• _What the exercise asks_
A single number is the answer here: how many lines of the entries contain "beveger"?

• _Data shown_
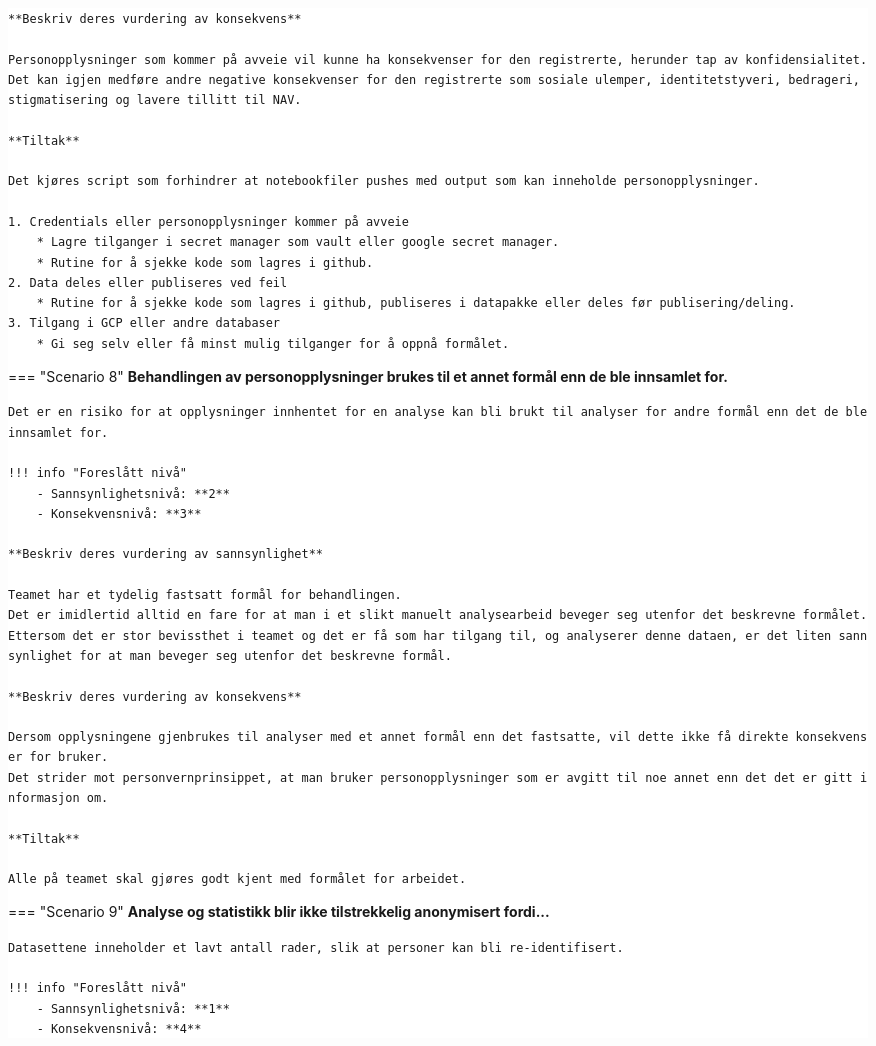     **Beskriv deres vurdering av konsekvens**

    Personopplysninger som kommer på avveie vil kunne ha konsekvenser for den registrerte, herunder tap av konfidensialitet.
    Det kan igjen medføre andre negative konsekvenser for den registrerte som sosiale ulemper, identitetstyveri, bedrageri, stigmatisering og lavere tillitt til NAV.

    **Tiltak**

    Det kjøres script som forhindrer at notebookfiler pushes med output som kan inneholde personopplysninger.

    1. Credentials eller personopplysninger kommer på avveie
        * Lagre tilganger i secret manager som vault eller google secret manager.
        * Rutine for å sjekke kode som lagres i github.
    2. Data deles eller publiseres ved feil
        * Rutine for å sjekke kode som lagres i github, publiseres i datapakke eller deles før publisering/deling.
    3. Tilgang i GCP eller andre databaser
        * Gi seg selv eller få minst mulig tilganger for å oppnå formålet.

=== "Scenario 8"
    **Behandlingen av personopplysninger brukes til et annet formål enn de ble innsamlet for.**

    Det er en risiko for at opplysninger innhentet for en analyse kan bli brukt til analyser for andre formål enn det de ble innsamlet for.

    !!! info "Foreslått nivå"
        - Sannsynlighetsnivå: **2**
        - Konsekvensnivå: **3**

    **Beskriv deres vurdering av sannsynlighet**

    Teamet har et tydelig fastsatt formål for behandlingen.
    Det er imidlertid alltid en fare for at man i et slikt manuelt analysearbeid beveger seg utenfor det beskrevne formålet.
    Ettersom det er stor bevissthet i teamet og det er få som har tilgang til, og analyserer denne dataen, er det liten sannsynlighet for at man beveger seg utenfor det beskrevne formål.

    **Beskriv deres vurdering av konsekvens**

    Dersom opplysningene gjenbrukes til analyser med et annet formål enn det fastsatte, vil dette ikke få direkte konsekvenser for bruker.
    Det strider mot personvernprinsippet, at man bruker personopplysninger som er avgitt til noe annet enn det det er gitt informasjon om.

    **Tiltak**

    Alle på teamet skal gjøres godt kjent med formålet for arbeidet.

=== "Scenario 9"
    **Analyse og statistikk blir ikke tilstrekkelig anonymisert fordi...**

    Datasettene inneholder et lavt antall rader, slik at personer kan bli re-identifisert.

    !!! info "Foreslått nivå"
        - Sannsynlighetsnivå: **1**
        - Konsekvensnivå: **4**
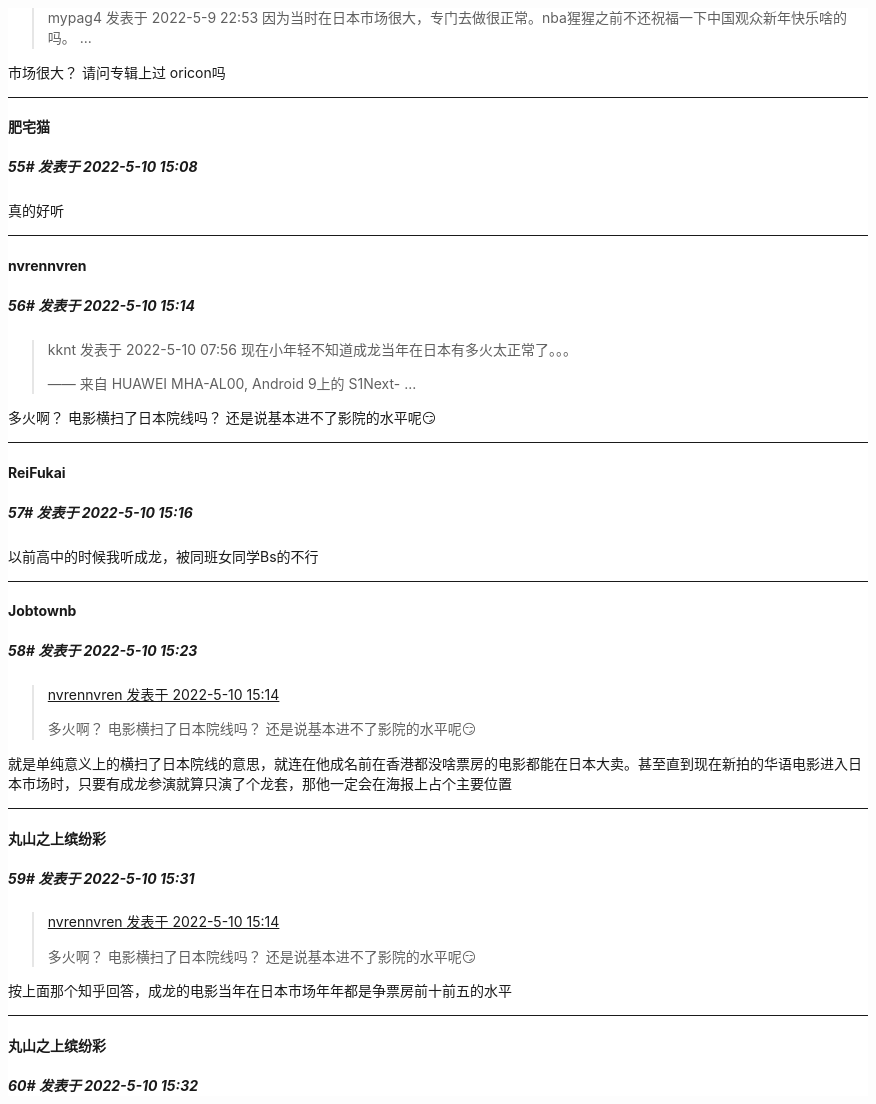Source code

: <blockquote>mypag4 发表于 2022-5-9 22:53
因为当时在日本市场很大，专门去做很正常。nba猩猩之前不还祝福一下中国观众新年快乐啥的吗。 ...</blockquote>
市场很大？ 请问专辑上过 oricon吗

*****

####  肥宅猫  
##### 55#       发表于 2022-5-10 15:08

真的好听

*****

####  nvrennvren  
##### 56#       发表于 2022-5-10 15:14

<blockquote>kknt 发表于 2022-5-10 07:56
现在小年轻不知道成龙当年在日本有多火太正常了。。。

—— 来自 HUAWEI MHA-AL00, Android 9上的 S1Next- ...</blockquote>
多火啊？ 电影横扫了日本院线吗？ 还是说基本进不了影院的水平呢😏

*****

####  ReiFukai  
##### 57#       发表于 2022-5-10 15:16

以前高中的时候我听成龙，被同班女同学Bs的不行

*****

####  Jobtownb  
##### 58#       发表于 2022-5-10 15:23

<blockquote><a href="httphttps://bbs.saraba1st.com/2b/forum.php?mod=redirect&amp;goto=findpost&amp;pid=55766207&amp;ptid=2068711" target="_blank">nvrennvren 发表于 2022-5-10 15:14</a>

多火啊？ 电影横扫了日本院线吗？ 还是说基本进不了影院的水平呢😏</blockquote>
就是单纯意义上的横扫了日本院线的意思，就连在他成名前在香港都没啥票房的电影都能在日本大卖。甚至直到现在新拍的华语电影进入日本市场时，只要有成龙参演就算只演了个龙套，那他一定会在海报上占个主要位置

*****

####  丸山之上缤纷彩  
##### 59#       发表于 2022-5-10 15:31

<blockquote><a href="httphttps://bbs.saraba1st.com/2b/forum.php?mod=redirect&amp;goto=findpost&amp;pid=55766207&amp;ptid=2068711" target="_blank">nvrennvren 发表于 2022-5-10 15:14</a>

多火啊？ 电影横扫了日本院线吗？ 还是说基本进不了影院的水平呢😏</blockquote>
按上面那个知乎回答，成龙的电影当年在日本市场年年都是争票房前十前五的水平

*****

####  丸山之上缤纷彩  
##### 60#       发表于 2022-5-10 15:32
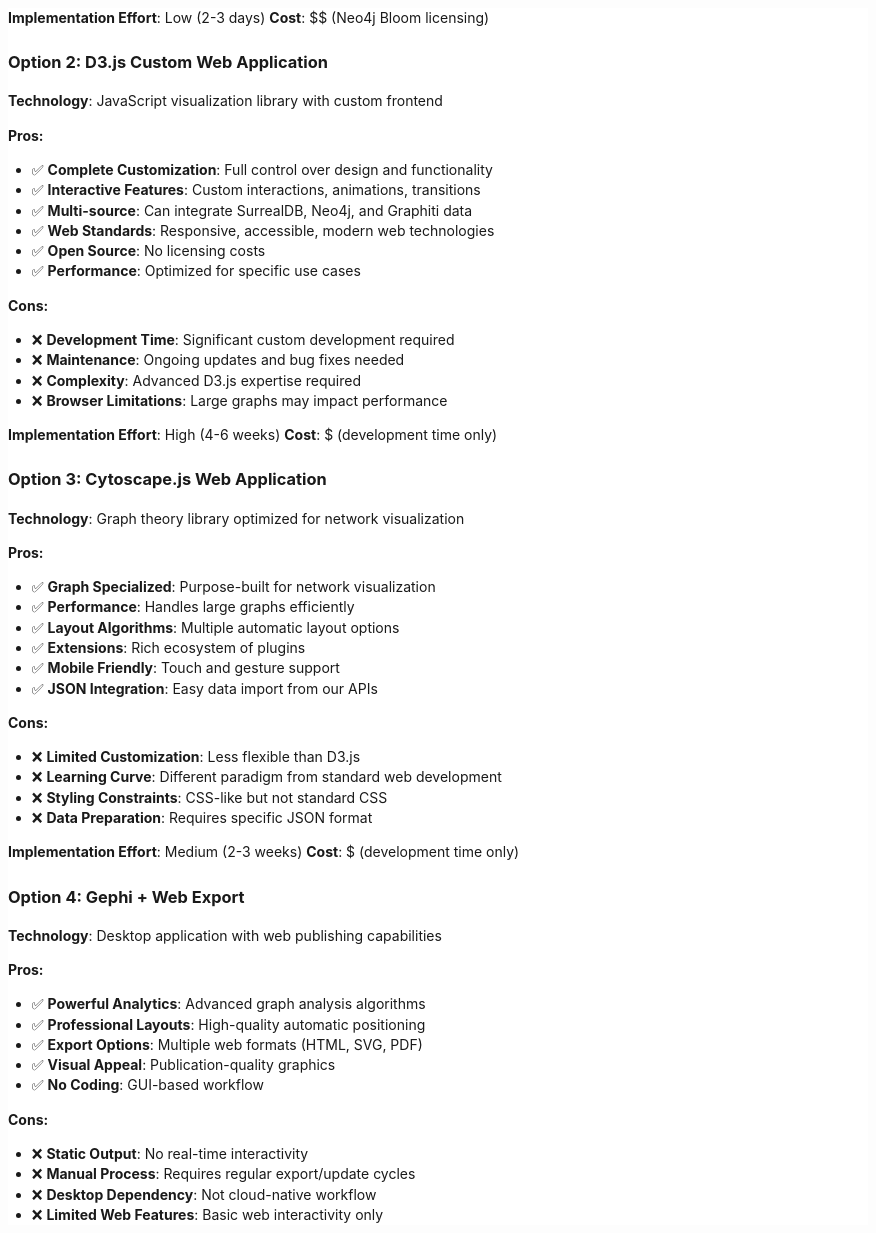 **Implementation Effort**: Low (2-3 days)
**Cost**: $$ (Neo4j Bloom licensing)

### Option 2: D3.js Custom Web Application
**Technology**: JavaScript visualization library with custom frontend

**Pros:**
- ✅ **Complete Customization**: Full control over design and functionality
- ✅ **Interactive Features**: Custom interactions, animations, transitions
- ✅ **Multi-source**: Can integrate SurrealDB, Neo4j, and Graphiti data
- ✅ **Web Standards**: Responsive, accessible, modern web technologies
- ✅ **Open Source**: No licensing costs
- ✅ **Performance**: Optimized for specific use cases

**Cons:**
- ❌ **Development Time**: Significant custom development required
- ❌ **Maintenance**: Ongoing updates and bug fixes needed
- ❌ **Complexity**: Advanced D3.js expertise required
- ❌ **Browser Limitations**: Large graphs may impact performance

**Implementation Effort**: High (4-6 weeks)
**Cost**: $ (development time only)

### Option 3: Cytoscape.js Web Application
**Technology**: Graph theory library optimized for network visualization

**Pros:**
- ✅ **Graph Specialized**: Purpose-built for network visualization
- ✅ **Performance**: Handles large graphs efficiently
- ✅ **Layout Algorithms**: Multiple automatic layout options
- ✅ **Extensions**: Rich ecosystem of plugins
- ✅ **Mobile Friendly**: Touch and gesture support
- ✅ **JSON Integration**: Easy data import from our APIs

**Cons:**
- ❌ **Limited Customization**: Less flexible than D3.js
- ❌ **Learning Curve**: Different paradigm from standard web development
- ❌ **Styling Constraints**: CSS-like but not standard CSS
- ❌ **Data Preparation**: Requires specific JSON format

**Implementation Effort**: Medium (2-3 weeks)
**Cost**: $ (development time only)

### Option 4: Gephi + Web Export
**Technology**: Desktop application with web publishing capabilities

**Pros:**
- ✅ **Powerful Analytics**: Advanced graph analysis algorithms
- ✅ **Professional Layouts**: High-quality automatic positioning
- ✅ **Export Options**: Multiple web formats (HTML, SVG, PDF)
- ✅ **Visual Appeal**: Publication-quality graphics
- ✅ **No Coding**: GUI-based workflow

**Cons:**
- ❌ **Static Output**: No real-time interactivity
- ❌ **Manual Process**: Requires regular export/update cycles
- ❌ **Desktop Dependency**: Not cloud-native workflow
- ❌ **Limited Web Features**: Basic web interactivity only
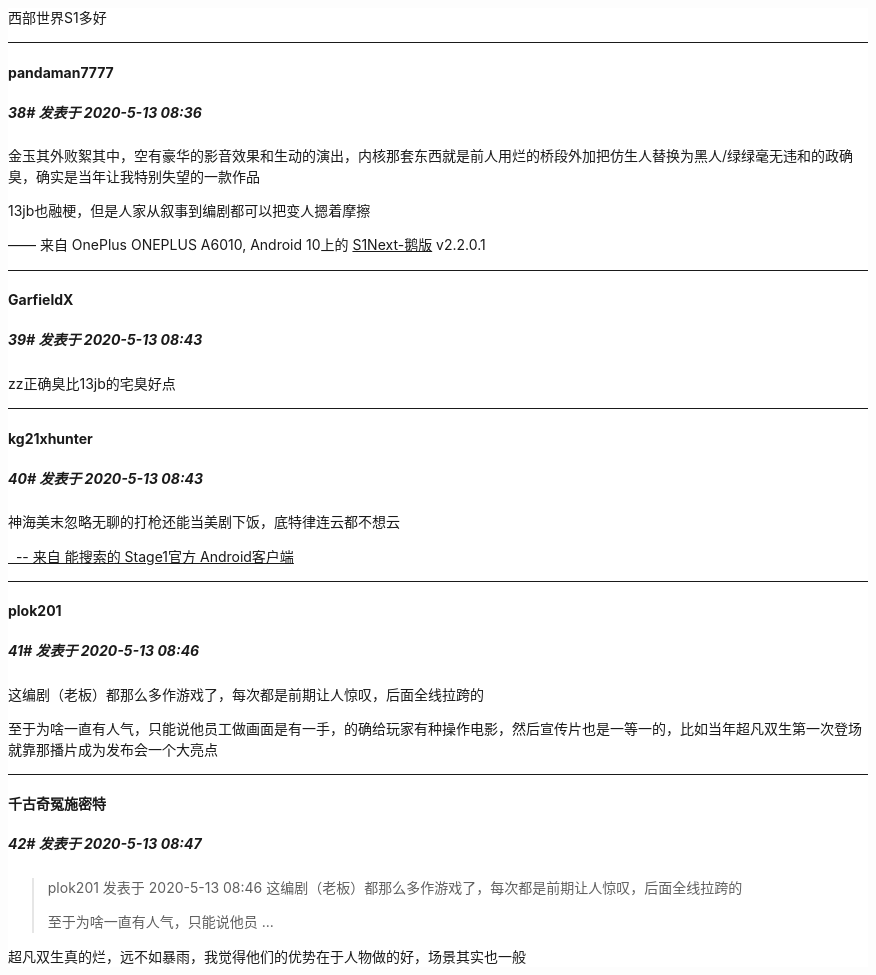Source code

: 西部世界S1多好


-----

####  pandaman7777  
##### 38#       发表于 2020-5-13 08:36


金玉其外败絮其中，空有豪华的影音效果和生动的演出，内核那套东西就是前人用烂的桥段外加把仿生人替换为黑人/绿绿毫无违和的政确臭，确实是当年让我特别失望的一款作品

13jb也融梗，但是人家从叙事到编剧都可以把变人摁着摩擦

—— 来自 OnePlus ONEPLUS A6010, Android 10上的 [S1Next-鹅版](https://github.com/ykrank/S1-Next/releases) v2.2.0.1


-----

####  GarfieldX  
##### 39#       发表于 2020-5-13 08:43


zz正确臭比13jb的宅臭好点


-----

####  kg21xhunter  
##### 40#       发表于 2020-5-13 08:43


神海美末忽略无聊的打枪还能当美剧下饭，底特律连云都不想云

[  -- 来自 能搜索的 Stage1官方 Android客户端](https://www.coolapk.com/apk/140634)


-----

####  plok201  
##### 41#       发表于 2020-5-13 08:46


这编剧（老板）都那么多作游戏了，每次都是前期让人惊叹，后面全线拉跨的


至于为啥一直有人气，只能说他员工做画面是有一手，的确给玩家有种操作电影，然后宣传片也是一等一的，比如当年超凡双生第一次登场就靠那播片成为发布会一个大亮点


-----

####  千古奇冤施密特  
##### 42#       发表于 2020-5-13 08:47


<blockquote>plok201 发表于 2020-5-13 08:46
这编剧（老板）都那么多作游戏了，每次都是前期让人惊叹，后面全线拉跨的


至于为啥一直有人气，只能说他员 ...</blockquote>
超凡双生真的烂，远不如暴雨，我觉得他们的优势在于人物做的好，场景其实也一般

• _Answer space_
2